Die Körperteile brachte ich mit einer dezent gelblichen Flüssigkeit in Form, welche an Schweiss erinnert. Während einer sexuellen Interaktion kommt es zur vermehrten Transpiration. Da so gut wie jede* jeder transpiriert, spreche ich auch hier eine breitere Personengruppe an.
Titel
Der Titel „Tokens“, ein Begriff aus dem Englischen für Wertmarke. Eine Anspielung auf die Prägung der Tücher. Token wird zudem als Synonym für Symbol, Beweis und Andenken verwendet, was die Essenz dieser Arbeit wiederspiegelt.
TOKENS EINE HOMMAGE AN DIE FLUCHTIGE FANTASIE
In der Luft hängend mit Faden: Suggeriert das Knüpfen von Gedanken, Wechselwirkung zwischen Fantasie und Erinnerung, indem sich die Fäden wie Synapsen in der Luft verknüpfen. Interaktion mit Besuchenden. Die in der Luft hängenden Fäden sollen in etwa auf Augenhöhe sein.
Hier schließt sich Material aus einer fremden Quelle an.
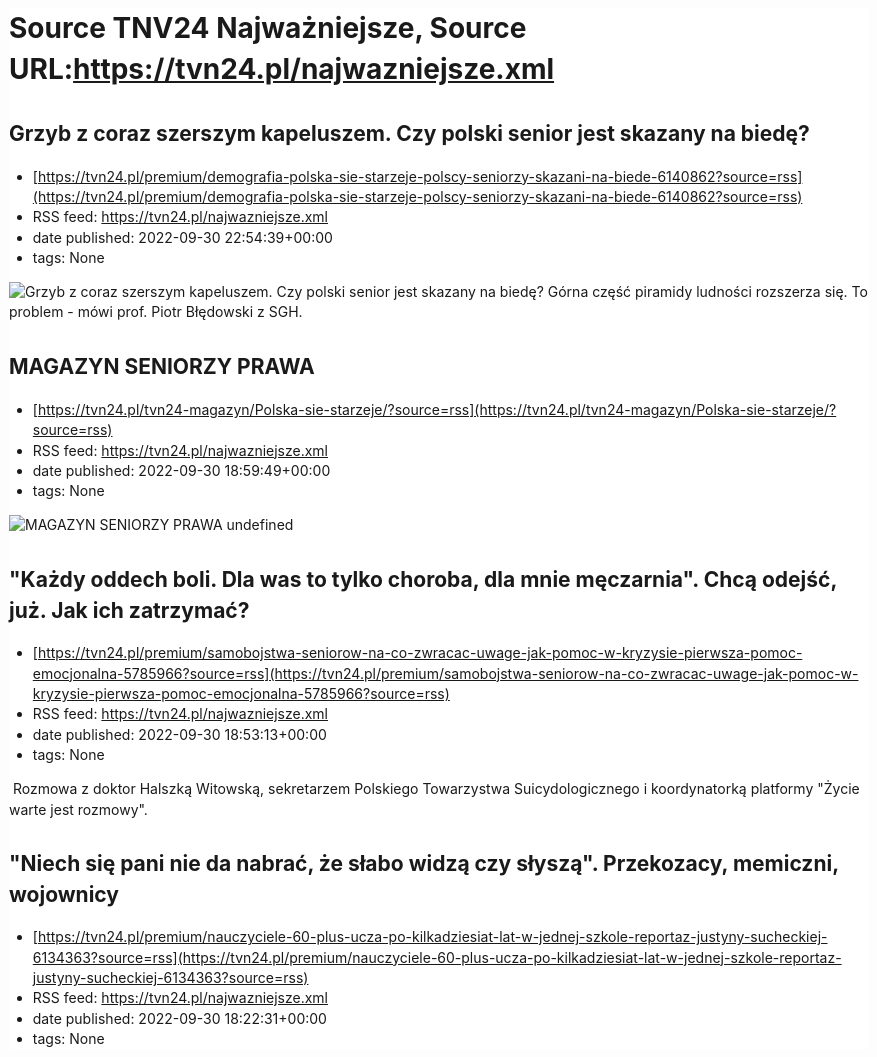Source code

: # Source TNV24 Najważniejsze, Source URL:https://tvn24.pl/najwazniejsze.xml

## Grzyb z coraz szerszym kapeluszem. Czy polski senior jest skazany na biedę?
 - [https://tvn24.pl/premium/demografia-polska-sie-starzeje-polscy-seniorzy-skazani-na-biede-6140862?source=rss](https://tvn24.pl/premium/demografia-polska-sie-starzeje-polscy-seniorzy-skazani-na-biede-6140862?source=rss)
 - RSS feed: https://tvn24.pl/najwazniejsze.xml
 - date published: 2022-09-30 22:54:39+00:00
 - tags: None

<img alt="Grzyb z coraz szerszym kapeluszem. Czy polski senior jest skazany na biedę?" src="https://tvn24.pl/najnowsze/cdn-zdjecie-lu94bw-babcie-6140123/alternates/LANDSCAPE_1280" />
    Górna część piramidy ludności rozszerza się. To problem - mówi prof. Piotr Błędowski z SGH.

## MAGAZYN SENIORZY PRAWA
 - [https://tvn24.pl/tvn24-magazyn/Polska-sie-starzeje/?source=rss](https://tvn24.pl/tvn24-magazyn/Polska-sie-starzeje/?source=rss)
 - RSS feed: https://tvn24.pl/najwazniejsze.xml
 - date published: 2022-09-30 18:59:49+00:00
 - tags: None

<img alt="MAGAZYN SENIORZY PRAWA" src="https://tvn24.pl/najnowsze/cdn-zdjecie-b7oc6h-magazyn-seniorzy-prawa-6141025/alternates/LANDSCAPE_1280" />
    undefined

## "Każdy oddech boli. Dla was to tylko choroba, dla mnie męczarnia". Chcą odejść, już. Jak ich zatrzymać?
 - [https://tvn24.pl/premium/samobojstwa-seniorow-na-co-zwracac-uwage-jak-pomoc-w-kryzysie-pierwsza-pomoc-emocjonalna-5785966?source=rss](https://tvn24.pl/premium/samobojstwa-seniorow-na-co-zwracac-uwage-jak-pomoc-w-kryzysie-pierwsza-pomoc-emocjonalna-5785966?source=rss)
 - RSS feed: https://tvn24.pl/najwazniejsze.xml
 - date published: 2022-09-30 18:53:13+00:00
 - tags: None

<img alt="" src="https://tvn24.pl/najnowsze/cdn-zdjecie-kxff2g-kondycja-psychiczna-seniorow-5786185/alternates/LANDSCAPE_1280" />
    Rozmowa z doktor Halszką Witowską, sekretarzem Polskiego Towarzystwa Suicydologicznego i koordynatorką platformy "Życie warte jest rozmowy".

## "Niech się pani nie da nabrać, że słabo widzą czy słyszą". Przekozacy, memiczni, wojownicy
 - [https://tvn24.pl/premium/nauczyciele-60-plus-ucza-po-kilkadziesiat-lat-w-jednej-szkole-reportaz-justyny-sucheckiej-6134363?source=rss](https://tvn24.pl/premium/nauczyciele-60-plus-ucza-po-kilkadziesiat-lat-w-jednej-szkole-reportaz-justyny-sucheckiej-6134363?source=rss)
 - RSS feed: https://tvn24.pl/najwazniejsze.xml
 - date published: 2022-09-30 18:22:31+00:00
 - tags: None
Ein Himmel aus Taschentücher. Die Tücher hängen von einer Blache, die an den Wänden befestigt wird. Am Boden befindet sich ein Bereich zum verweilen. Wie die Wolken am Himmel sollen die Taschentücher zum Fantasieren einladen.
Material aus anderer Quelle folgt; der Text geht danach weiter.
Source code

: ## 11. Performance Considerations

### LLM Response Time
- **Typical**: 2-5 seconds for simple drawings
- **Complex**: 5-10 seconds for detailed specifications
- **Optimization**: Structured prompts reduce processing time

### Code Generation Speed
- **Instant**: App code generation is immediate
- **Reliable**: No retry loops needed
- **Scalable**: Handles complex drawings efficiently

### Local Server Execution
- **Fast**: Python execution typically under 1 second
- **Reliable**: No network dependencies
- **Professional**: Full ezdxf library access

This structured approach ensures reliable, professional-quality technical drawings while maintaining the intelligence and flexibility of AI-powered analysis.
Meine Entscheidung fiel auf eine Installation an der Wand. Die Wand wird oft als Träger für Erinnerungen und Fantasie benutzt z.B. im eigenen Zuhause oder im Musealen. Ich dachte an das Sammeln der Erinnerungen von Begegnungen, die zu neuen Assoziaitionen bewegen. Die Wand kann zudem methaphorisch für die Person stehen, die erinnert oder fantasiert.
Die Exponate wollte ich kleben. Einige Stücke sollen gut befestigt, werden einige nur punktuell. Die Exponate werden von Unten mittels Ventilatoren angewindet und in Bewegung gebracht. Ein paar der Tücher haften besser, andere wehen beinahe davon, wie das so ist mit den Gedanken. Nicht nur die Flüchtigkeit, sondern auch das Beflügeln der Fantasie kommt mit dieser Installationsform zum Ausdruck.
Ich wählte ein schwaches Violett, da es das Maskuline, Feminine und Nonbinäre beinhaltet und das Körperliche und das Fantastische. Ich wählte einen Pastellton, weil zu dunkle Töne die Tücher farblich beinflussen. Die Objekte sollen chaotisch gehängt werden um die Zerstreuung der Gedanken zu visualisieren. Da die Installation kontemplativ ist, sollten die Besuchenden eine Sitzgelegenheit bekommen.
Die richtige Farbe und Tapete
To be continued...
Schmuck
Nicht nur Wände tragen Erinnerungen und Fantasie
Eine Erinnerung, die zur Fantasie wird
Ein Gedanke der haftet und verfliegt
Obwohl ich mich zunächst vor der Reduktion meines Konzeptes gewehrt habe, war genau das auschalggebend, um Individualität hineinzubringen. Denn umso weniger von mir da ist, umso mehr Raum lässt es für die individuelle Fantasie der Anderen.